While many had already joined the recent exodus of investors from PIMCO funds, some financial advisors said they could see investors pulling more money from the bond shop following the news this morning that Bill Gross would leave PIMCO after 43 years to join Janus Capital Group. The fifth largest fund family, PIMCO currently has $519 billion in retail assets, according to Morningstar. Other advisors said this clears the deck for PIMCO to make amends to investors and right the ship.
Advisors’ knee-jerk reaction will be to sell PIMCO funds, said Alan Rosenfield, managing director of Harmony Asset Management in Scottsdale, Ariz. “Bill Gross has been the public image of Pimco for some time, with him gone, the immediate reaction is the brains are gone. They will have to prove their depth, which will take time.”
Gross and PIMCO have been hit with negative headlines this year, starting when Mohamed El-Erian stepped down as the firm’s CEO and co-chief investment officer in March. The announcement triggered a wave of stories about El-Erian’s departure and his relationship with Gross.
PIMCO’s Total Return Bond Fund was the world’s largest mutual fund for many years, amassing $18 billion in new assets in 2012, according to Morningstar. But in May 2013, the fund started bleeding assets following poor performance. August marked the 16th straight month of withdrawals, with $3.9 billion in outflows during the month. Year-to-date through Sept. 25, the fund returned 3.59 percent, Morningstar says.
And just this week, reports surfaced of an investigation by the Securities and Exchange Commission into the inflated returns of PIMCO’s Total Return ETF, run by Gross.
Some advisors believe Gross’ move could have lasting negative effects on the firm; some have already started to withdraw assets.
“It is not good for PIMCO by any measure,” said David Maurice, vice president at Carrier, Maurice & Webb Wealth Advisors in Johnson City, Tenn, who has a significant portion of his clients’ bond portfolio in PIMCO. “They will lose market share although it’s too soon to say that we will participate in redemptions driven by this.”
“Any objective advisor would not be fooled by Mr. Gross’s so-called star power,” said Douglas Stone, wealth advisor with SeaCrest Wealth Management in Medford, Ore. “For many of us, the results are what matters and clearly his fund has lacked that for some time now.”
Mark Stys, chief investment officer at WS Wealth Management in Tyson’s Corner, Va., has been pulling out of PIMCO funds over the last two to three years.

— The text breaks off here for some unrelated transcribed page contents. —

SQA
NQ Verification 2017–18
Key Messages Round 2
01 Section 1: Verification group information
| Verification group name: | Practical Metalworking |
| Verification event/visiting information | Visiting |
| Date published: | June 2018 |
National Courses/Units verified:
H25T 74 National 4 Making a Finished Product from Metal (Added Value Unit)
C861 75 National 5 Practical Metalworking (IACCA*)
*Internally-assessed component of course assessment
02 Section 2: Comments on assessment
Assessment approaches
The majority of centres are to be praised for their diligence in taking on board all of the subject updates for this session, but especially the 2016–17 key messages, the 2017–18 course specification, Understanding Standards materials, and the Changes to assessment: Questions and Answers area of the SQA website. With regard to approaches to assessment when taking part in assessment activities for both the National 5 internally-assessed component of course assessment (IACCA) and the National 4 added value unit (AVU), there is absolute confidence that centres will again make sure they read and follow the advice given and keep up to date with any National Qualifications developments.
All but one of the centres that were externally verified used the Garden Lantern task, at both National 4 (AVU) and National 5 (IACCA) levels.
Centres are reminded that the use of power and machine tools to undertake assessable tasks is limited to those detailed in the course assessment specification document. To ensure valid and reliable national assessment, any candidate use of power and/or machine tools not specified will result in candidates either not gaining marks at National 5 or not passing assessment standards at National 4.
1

“I sit on a board and as a investment committee member overseeing the investment portfolio, I strongly encouraged the consultant to diversify away from the one-third weighting they had in PIMCO Total Return Fund,” said Lynne Kinney, principal at CKW Financial Group in Honolulu. “The allocation was foolish and an inappropriate bet on one fund’s ability to make interest rate/duration calls.”
“We exited PIMCO Total Return over a year ago, and have the other PIMCO funds on our watch list for performance issues or internal management changes, which could impact them,” said Kris Maksimovich, president of Global Wealth Advisors in Dallas.
But Maksimovich and other advisors say his departure will blow over, and ultimately be a positive thing for PIMCO.
“He, to many, is still the ‘bond king,’ and I would imagine some assets will be leaving with him,” he added. “But his staying could have also impacted PIMCO negatively after the very-publicized and vocal ‘disagreements’ between he and El-Erian, his public comments whether understood correctly or not, etc.”
“The first few days will see money outflows from the firm but eventually things will settle down as a new leader comes in,” said Jon Larsen, portfolio manager at Albion Financial Group in Salt Lake City, Utah. “A change in leadership has been needed even if it at first the biggest effect is an increased employee morale.”